A jump in circumstances?
There are significant shifts underway in China as we head into the Year of the Rabbit. Many think 2023 will be a year of change, but back towards more stability after the erratic patterns of the last few years – with war, economic turmoil and pandemics.
For Asia in general and emerging markets, investors are likely to hope for three things, and according to a report by Deutsche Bank, they are:
- greater visibility on the peak of the inflation and rates cycle
- positive tailwinds from the reopening in China
- better appetite for emerging markets assets after the struggles of the last few years.
This is the year that China and east Asia re-opens more emphatically for business, and the policy shifts by Beijing are a major part of any change.
And this goes beyond unwinding the zero covid strategy, by also easing restrictions on property developers, and possibly a more robust fiscal support for the economy.
A slowdown of other sorts
It’s perhaps an irony that the rabbit is synonymous with rapid procreation, when this past year China’s population actually declined.
Its population has fallen for the first time in 60 years, with the national birth rate hitting a record low – 6.77 births per 1,000 people. The population in 2022 – 1.4118 billion – fell by 850,000 from 2021.
This development means that for the first time for decades, China will actually be actively seeking to boost its birth rate, to try and head off future workforce shortages.
Consumption calling
But China’s economic growth rate could potentially double in 2023, as we might see a strong domino effect into the rest of Asia via higher demand for consumer goods, for tourism services and for investment.
This could add to some demand side pressures but analysts speculate that China’s re-opening and consequential positive impact to supply will be beneficial for Asia, more so than to other emerging market economies and the developed world.

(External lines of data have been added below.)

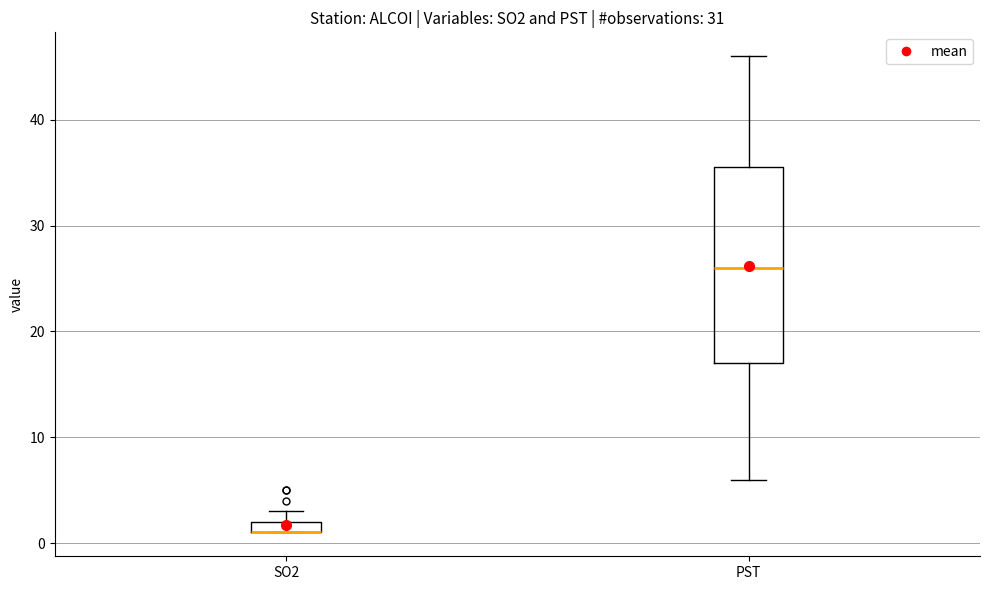

Which box is the tallest, from its lower edge to its upper edge?

PST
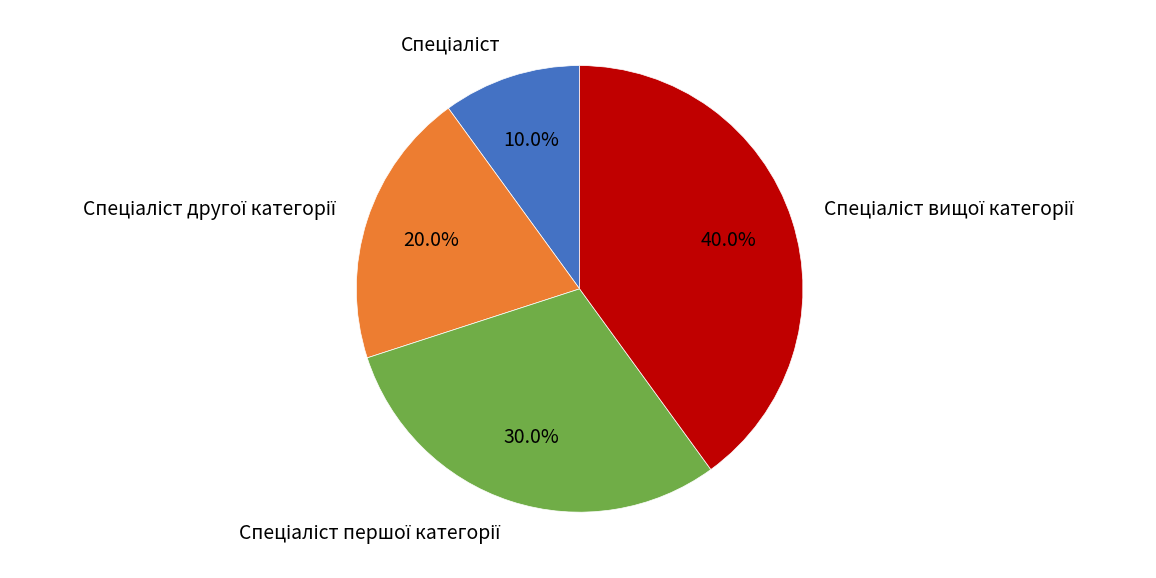

How many segments does this pie chart have?

4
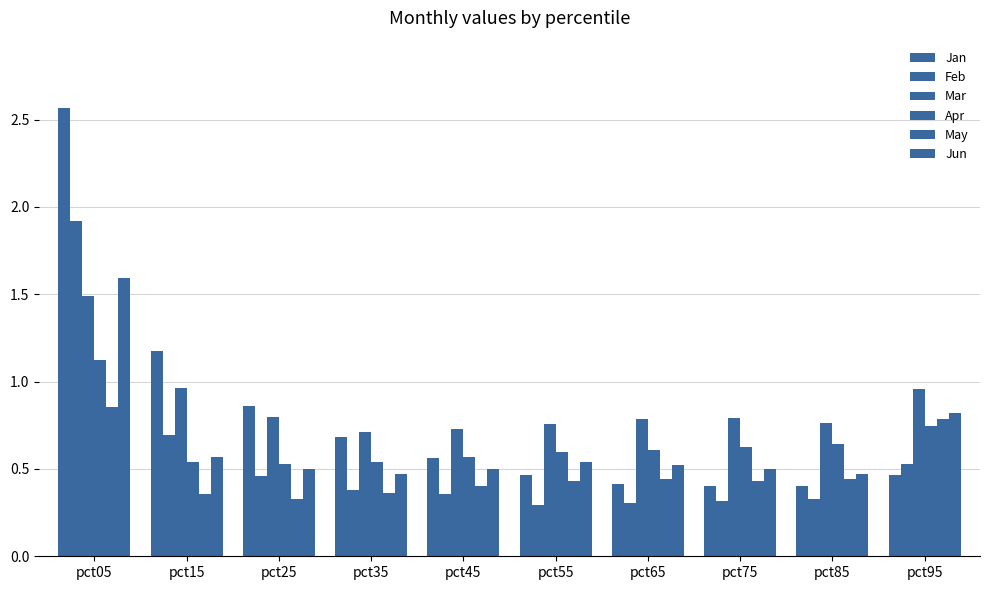

Are the bars horizontal?

No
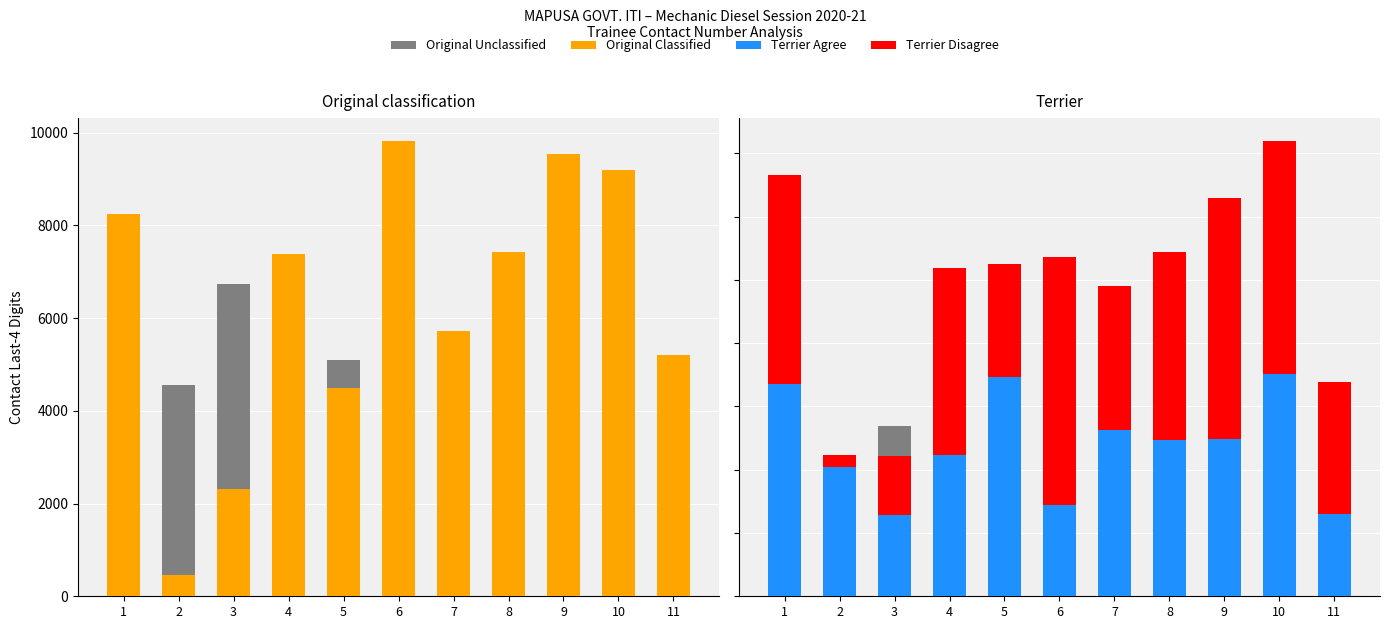

Where is Original Classified nearest to the value 5141?

11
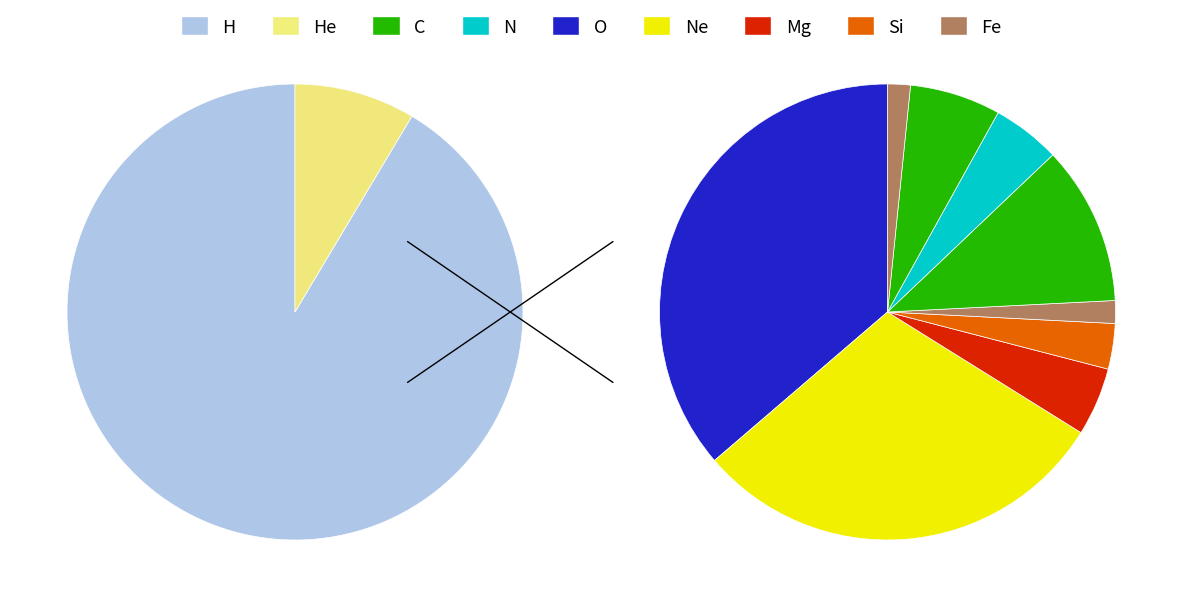

Does 28 represent more than half of the total?

No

Capital Economics, a consultancy, expects China to report 5.5% growth this year, up from 3% earlier. If China can ride out its grim exit wave, its bounce back could have significant global implications.
The effect on the world
A resurgence in China’s pent-up consumer and investment activity will support global demand. Goods exporters and popular Chinese tourist destinations, particularly across south-east and east Asia, will more than likely see optimism and revenue rise.

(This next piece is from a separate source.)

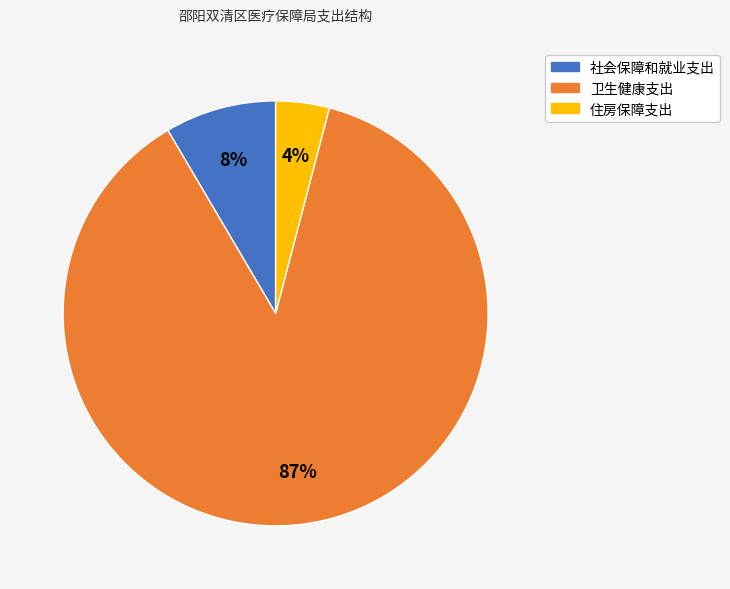

To the nearest percent, what percentage of the pie is 住房保障支出?

4%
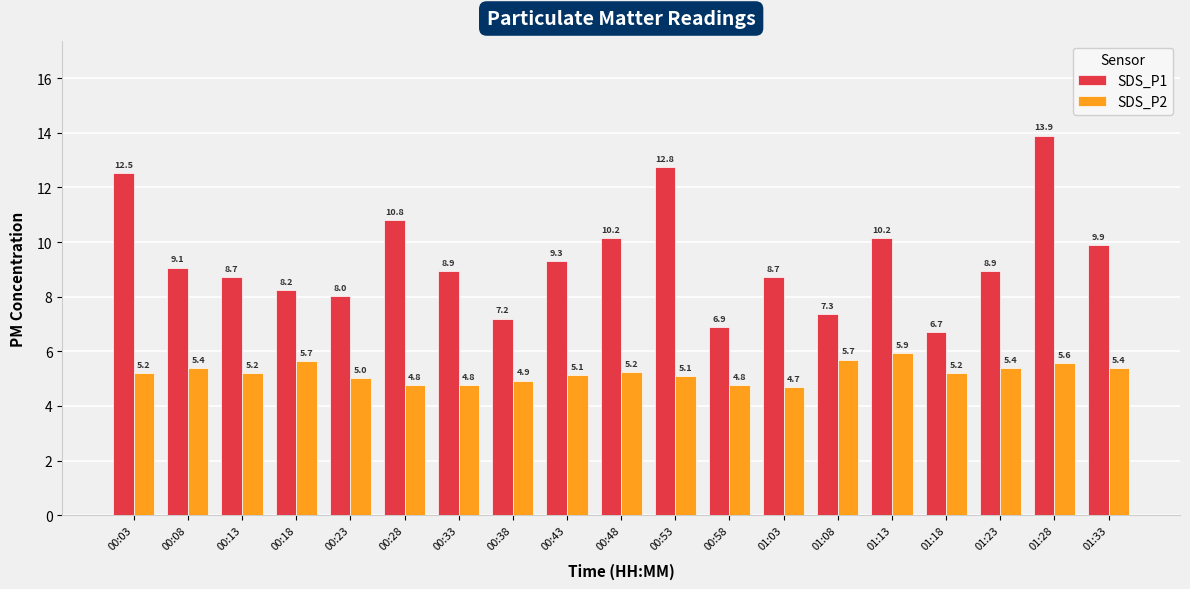

At 00:18, list the series in order from smallest to largest.

SDS_P2, SDS_P1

A surge in bookings on travel websites points to a potential recovery in global spending by Chinese tourists, which in 2019 amounted to $255bn, according to the Financial Times. As the world’s largest consumer of commodities, the country’s recovery will also give a boost to metal and energy exporters.
And alongside stronger demand, since China supplies 15% of the world’s goods exports, global supply chain pressures are likely to ease further.
Our take
Despite the estimates of improvement for China, there are potential pitfalls.
Inflation could end up being a lot more robust and lead to central banks and governments diverting even more resources to fighting it. And in China this could mean a re-evaluation of aims.
Also, geopolitics and supply driven price pressures could still create significant volatility in the year ahead for several markets. But ultimately the outlook for China looks promising, and hence so do the prospects for the global economy.